Expanding a logarithmic expression: Problem type 2
Use the properties of logarithms to expand the following expression.
\[
\log \left(\frac{x^{7}}{z \sqrt[3]{y^{2}}}\right)
\]
Each logarithm should involve only one variable and should not have any radicals or exponents.

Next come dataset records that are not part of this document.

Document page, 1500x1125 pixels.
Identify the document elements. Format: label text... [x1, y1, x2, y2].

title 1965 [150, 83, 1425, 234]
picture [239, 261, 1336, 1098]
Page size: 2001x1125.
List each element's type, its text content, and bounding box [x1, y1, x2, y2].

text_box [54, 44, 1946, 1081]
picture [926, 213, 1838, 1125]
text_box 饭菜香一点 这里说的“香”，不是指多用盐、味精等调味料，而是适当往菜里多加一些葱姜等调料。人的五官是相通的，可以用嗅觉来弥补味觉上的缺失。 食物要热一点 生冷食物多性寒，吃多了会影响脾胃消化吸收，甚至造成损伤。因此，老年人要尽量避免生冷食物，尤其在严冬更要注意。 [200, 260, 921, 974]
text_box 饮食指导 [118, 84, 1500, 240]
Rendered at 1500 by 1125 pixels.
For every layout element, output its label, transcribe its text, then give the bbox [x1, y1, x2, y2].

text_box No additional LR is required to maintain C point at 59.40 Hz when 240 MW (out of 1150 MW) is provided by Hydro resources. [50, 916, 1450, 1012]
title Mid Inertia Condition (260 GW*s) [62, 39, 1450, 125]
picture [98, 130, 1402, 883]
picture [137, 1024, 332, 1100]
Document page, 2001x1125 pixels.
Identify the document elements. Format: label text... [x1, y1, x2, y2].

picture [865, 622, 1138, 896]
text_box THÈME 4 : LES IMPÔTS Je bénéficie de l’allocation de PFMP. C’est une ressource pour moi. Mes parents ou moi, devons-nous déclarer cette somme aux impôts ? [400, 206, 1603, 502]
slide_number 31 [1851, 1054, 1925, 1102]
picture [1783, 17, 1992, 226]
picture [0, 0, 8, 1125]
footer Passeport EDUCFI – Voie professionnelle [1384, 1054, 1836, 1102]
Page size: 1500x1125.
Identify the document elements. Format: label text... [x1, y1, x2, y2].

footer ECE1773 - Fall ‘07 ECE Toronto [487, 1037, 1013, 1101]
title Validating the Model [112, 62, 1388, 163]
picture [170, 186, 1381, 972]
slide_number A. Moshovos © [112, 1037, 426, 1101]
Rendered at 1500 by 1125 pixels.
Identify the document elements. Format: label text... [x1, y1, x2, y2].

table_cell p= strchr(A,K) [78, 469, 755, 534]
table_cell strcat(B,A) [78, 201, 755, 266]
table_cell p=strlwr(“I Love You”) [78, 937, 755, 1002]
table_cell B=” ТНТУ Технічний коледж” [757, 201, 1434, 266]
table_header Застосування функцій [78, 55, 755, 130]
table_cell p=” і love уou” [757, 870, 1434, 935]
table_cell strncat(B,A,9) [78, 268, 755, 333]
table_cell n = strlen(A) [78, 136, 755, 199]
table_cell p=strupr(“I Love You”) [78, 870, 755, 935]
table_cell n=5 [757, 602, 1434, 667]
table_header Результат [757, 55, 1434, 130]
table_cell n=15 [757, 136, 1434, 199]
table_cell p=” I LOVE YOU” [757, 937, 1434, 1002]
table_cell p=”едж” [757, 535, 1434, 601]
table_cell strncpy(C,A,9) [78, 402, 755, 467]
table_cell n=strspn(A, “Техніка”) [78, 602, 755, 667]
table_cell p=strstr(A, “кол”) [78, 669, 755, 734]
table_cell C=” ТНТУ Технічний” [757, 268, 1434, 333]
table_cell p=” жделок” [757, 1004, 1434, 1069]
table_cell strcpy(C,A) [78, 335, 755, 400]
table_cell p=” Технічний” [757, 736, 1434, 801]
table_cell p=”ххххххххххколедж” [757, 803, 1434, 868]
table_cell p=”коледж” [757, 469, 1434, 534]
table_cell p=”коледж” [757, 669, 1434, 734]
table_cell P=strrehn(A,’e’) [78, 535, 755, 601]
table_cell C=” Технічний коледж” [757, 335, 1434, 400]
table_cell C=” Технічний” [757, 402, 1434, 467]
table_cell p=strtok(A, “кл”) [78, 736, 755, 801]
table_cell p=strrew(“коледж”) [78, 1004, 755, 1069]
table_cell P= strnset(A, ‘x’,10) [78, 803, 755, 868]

You may assume that all variables are positive.
\[
\log \left(\frac{x^{7}}{z \sqrt[3]{y^{2}}}\right)=\square
\]
Answer
\(\boxed{\log \left(\frac{x^{7}}{z \sqrt[3]{y^{2}}}\right) = 7\log(x) - \log(z) - \frac{2}{3}\log(y)}\)
Step 1 :The given expression is a logarithm of a fraction, which can be split into the difference of two logarithms.
Step 2 :The numerator of the fraction is \(x^7\), which can be written as \(7*\log(x)\) using the property of logarithms that \(\log(a^b) = b*\log(a)\).
Step 3 :The denominator of the fraction is \(z*(y^{2/3})\), which can be split into \(\log(z) + (2/3)*\log(y)\) using the same property of logarithms.
Step 4 :Therefore, the expanded form of the given expression is \(7*\log(x) - \log(z) - (2/3)*\log(y)\).
Step 5 :\(\boxed{\log \left(\frac{x^{7}}{z \sqrt[3]{y^{2}}}\right) = 7\log(x) - \log(z) - \frac{2}{3}\log(y)}\)